I disagree with Galilee's opinion on the GF4 image quality as many of the units I've tried and tested have been utter crap.
My biggest beef with GeForce cards has been no baseline of quality components as buying, say, a Gainward versus a Leadtek versus an Asus (or whatever)- your 2D and overall signal quality can be night and day between the bunch.
I think the 'reference' design should set a standard for quality and/or ratings of individual components, then 3rd party manufacturers can either meet or exceed this 'reference' standard (or fall short and be unable to earn this 'reference' rating). This will go a long ways in assuring at least some baseline is met, while still giving 3rd parties flexibility in shopping for individual components.
I went through a dozen different GF4's before finally settling for a VisionTek Ti4600, which still isn't 100% as far as sharpness and signal quality, but better than many I installed and tested. On the GF3, the Leadtek Winfast GF3 was the same case, only after unboxing and testing six different GF3's as well. Obviously little to no difference can be determined if one tries hard to clip accuracy- such as only testing at lower resolutions or lower frequency, in non-colorful conditions, or on non-high end monitors. At 1024x768x32 @ 60hz on a Viewsonic/ADP/Relisys, with Quake2 there is no discernable difference. At 1280x1024 @ 100hz, on a Sony or NEC with Morrowind or Dungeon Siege, the difference is night and day.
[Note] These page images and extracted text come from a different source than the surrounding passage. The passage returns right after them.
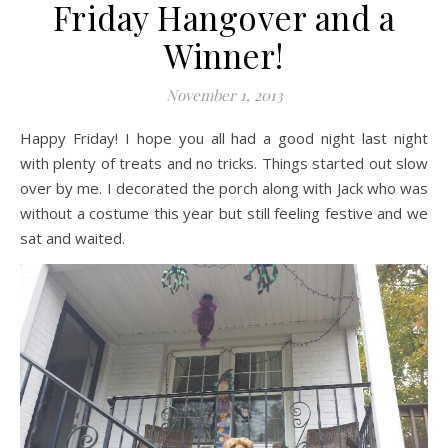
Friday Hangover and a
Winner!
November 1, 2013
Happy Friday! I hope you all had a good night last night
with plenty of treats and no tricks. Things started out slow
over by me. I decorated the porch along with Jack who was
without a costume this year but still feeling festive and we
sat and waited.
As far as rasterization methods on the chipsets themselves- you can argue this until you are blue in the face. The fact of the matter is ATI and NVIDIA chipsets do things differently. Mipmapping, texturing, stenciling, alpha blending- they are very, very different. Subjective opinion is what reigns at the end of the day, but sane/fair/non-fanboyish monotony can easily pick out the differences. IMO, alpha blending in OGL is very clean on the GF4 yet ugly on the 8500, as with mipmapping in D3D is very clean on the 8500 yet ugly on my GF4. You can pick out, case by case examples that illustrate the different methods these chipsets use for various effects so there is no sweeping "XYZ is bettah!" since both have different methods and different goals in mind.